EDITED 2-20-14: I am no longer writing at MyPreppy Kitchen but I am writing at www.caseyprince.com Hope you will join me there!
Saturday, I was blessed to spend the day with one of my very best friends in the world. She is “my person”. The one who when we are together it is like she is my other half. When we first became friends, people would often comment on how odd it was that we had known each other such a short time because we seemed to know one another so well. It is definitely a friendship that was meant to be. The funniest thing is that 2 of my kids look just like her kids. It is adorable really.
As we were about to sing happy birthday to Maddie May’s best friend Carter we laughed that she was frosting the cupcakes at the last second, not unlike her son’s party a few weeks ago where I came in the door and started frosting them for her because life once again got in the way of the best laid plans. We remarked that we are nothing like the moms we planned to be. You know, the ones who are always perfectly manicured with hair fixed and clothes that do not involve running pants and tennis shoes. We just knew we would be the moms who have a healthy breakfast cooked and ready when the kids wake up so that they are off to school with a full tummy and combed hair. Their clothes would always match, their faces would be perfectly scrubbed, and our floors in our houses would never be dirty. We would still dust weekly (or more) and finger prints would immediately be removed from windows and doors. There would never by more laundry to fold than the one load that is coming right out of the dryer still warm so as not to have wrinkles. And birthday parties, those would be spectacular. We would make adorable decorations so cute that Martha Stewart would approve. The snacks would be hand-made little treats and the cupcakes would always be made and ready to go hours before the party so that we could make sure we were ready to greet our guests. Never would we forget to send invitations until the week of or rush out 30 minutes before the party because we forgot plates. All in all, our houses would be clean, our children a study in perfect behavior, and our gifts for organization would serve us well as we breeze through life as if we have all the time in the world to accomplish all that we have to do.

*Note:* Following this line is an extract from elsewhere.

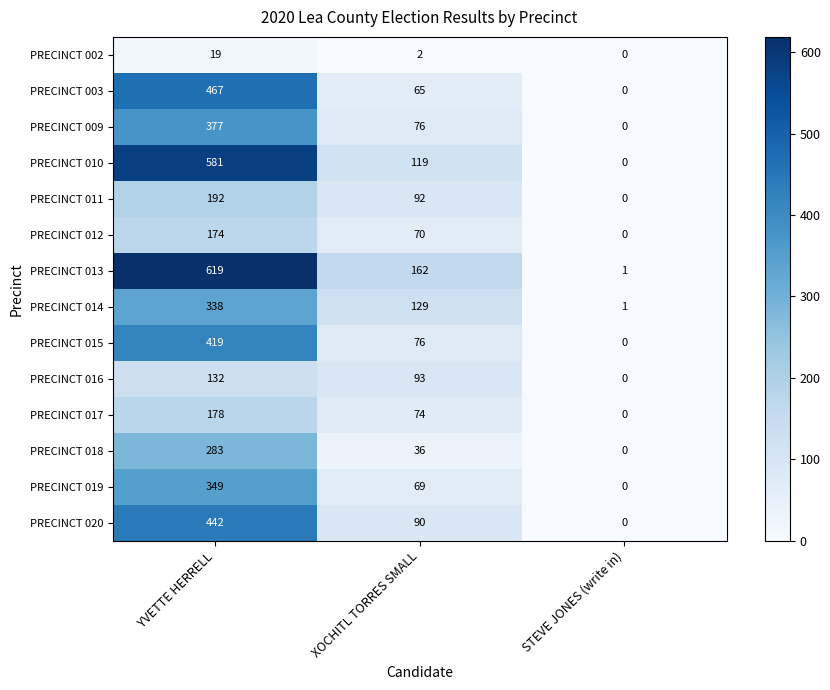

How many data points does each series have?

3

But alas, these women do not exist, the perfect Casey mommy and the perfect Stephanie mommy were lost somewhere between that last mani pedi we had the week before Jake was born almost 8 years ago and child number 5 between us born 2 years ago yesterday. Now… my nails are kept short because I have no time to care for them, my hair is perpetually in a pony tail, and workout clothes are my new normal (because maybe if I wear them I will get motivated to actually work out in them). Breakfast on weekdays is usually cereal or oatmeal for the kids and coffee for me (though I do still cook on the weekends!) Sometimes my kids clothes match but rarely do all 3 have brushed hair and sometimes Jake tries to get on the bus without shoes. Just yesterday, Jeff took Maddie May into the nursery at church only to realize her face had not been wiped after breakfast – at least she was wearing stripey tights though. The floors in my house are almost never clean. I can vacuum and swiffer every day and there is still perpetual dirt. I think there is a dirt fairy who comes by after me and sprinkles it around. I have decided to consider finger prints on the glass to be art by the kids so I leave it alone until I can take it no longer. Laundry is never-ending and sometimes I wonder how we are not walking around naked because I am certain that literally every piece of clothing we own is laying on my sofa to be folded. And oh the parties… I regularly forget to send invitations, I scramble at the last-minute to come up with a cute snack or 2 and I am almost always still frosting the cupcakes when the first guest arrives.
It makes me laugh and cry all at the same time. I wonder who this woman is who looks longingly at a clean house and wonders how to keep it that way. Sometimes I miss the perfectly organized silverware drawers, windows without nose prints, and a staircase not littered with tiny shoes (99% of which belong to Will Prince I must add). Then, I remember how quiet life was back then and I know with complete certainty I would miss the loud, messy craziness that my house is now if I had to live one minute without my kids in it. I always imagined this perfect mom, the mom I didn’t understand why others couldn’t be. The mom I always thought my own mom should be – why did she always have piles of laundry to fold??? I imagined the mom I had to be in order to live up to this standard I had set for myself. And now I see I am the mom God made me to be and hopefully more like my own mom than I ever knew I wanted to be. He gave me children to give me some perspective. It really doesn’t matter if they don’t fold their clothes or make their beds exactly the way I want them to, they just need to be shown to appreciate that they have beds and clothes. It doesn’t matter if they sometimes eat sugary cereal for breakfast as long as I usually feed them well-balanced meals prepared and served with love and teach them to be generous so that others who might not have food can be given a warm meal. And it certainly doesn’t matter that the floors are not spotless. I do anything to ensure that their little feet would always be here to dirty my floors.
So as I sit here this morning and give myself a hard time for neglecting the My Preppy Kitchen blog for weeks, I am reminded that the reason I do this, the reason I do any of it, is for the love of my family. I will get back to food blogging this week as we go into my favorite time of the year, but for now I am just reminded of how thankful I am that God changed the mom I thought I would be into the mom I am. I am doing the best I can with what I have, and thank heavens Jeff and my kids think it is good enough.